◆ EXERCISE MATERIAL:
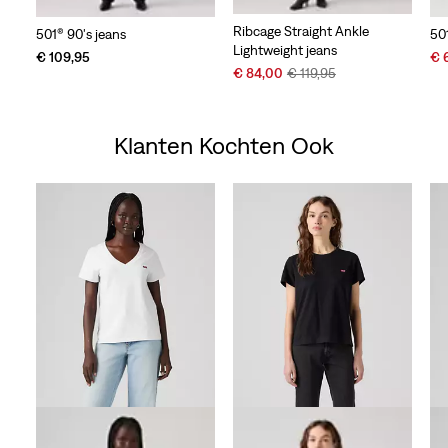
Ribcage Straight Ankle
501® 90's jeans
50
Lightweight jeans
Sal
€ 109,95
€ 
Sale
Original
€ 84,00
€ 119,95
Pri
Price
Price
is
is
was
Klanten Kochten Ook
Skip Carousel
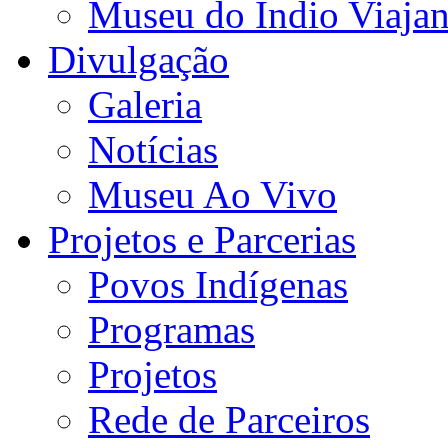
Museu do Índio Viaja
Divulgação
Galeria
Notícias
Museu Ao Vivo
Projetos e Parcerias
Povos Indígenas
Programas
Projetos
Rede de Parceiros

◆ INSTRUCTIONS FOR THE TASK: In the text of all the rows above, rename every "Price" to "Cost" and give the lines again with nothing else changed. Leave the pictures out.

◆ TASK SOLUTION:
Ribcage Straight Ankle
501® 90's jeans
50
Lightweight jeans
Sal
€ 109,95
€ 
Sale
Original
€ 84,00
€ 119,95
Pri
Cost
Cost
is
is
was
Klanten Kochten Ook
Skip Carousel
Museu do Índio Viaja
Divulgação
Galeria
Notícias
Museu Ao Vivo
Projetos e Parcerias
Povos Indígenas
Programas
Projetos
Rede de Parceiros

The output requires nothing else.